Lasem dalam sejarahnya, tempat awal pendaratan orang Tionghoa di Pulau Jawa. Sehingga banyak perkampungan Tionghoa dengan bangunan rumah kuno yang unik, salah satunya di Jalan Karangturi. Sebagian lagi berada di Desa Soditan.
Sebanyak tiga kelenteng berdiri megah di kecamatan ini. Ketiganya yaitu Kelenteng Cu An Kiong di Jalan Dasun, Kelenteng Gie Yong Bio di Jalan Babagan dan Kelenteng Karangturi Po An Bio.
Menariknya, masyarakat Tionghoa dapat hidup beriringan dengan keturunan Jawa, bahkan kalangan santri.
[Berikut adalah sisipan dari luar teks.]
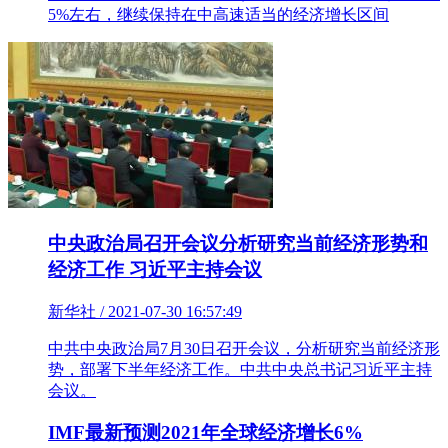
5%左右，继续保持在中高速适当的经济增长区间
中央政治局召开会议分析研究当前经济形势和
经济工作 习近平主持会议
新华社 / 2021-07-30 16:57:49
中共中央政治局7月30日召开会议，分析研究当前经济形
势，部署下半年经济工作。中共中央总书记习近平主持
会议。
IMF最新预测2021年全球经济增长6%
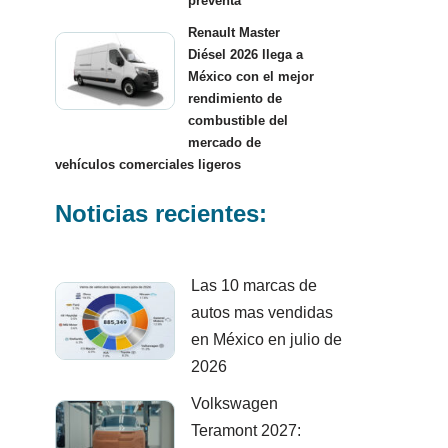
preventa
Renault Master
Diésel 2026 llega a
México con el mejor
rendimiento de
combustible del
mercado de
vehículos comerciales ligeros
Noticias recientes:
Las 10 marcas de
autos mas vendidas
en México en julio de
2026
Volkswagen
Teramont 2027:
Terbukti, di Lasem juga terdapat puluhan pondok pesantren yang tua. Beberapa di antaranya bahkan bangunannya berarsitektur China. Seperti Ponpes Al Hidayat Asy Syakiriyyah di Soditan dan Ponpes Kauman di Jalan Karangturi.
“Kalau toleransi di Lasem itu jempol,” ujar salah seorang keturunan Tionghoa, Oenardi alias Oen Liang saat ditemui di rumahnya Jalan Karangturi, Kecamatan Lasem. Sejak lahir, kata pria berusia 60 tahun ini, tidak ada konflik antar suku, agama dan ras di Lasem. Mereka hidup berdampingan dan saling menghargai.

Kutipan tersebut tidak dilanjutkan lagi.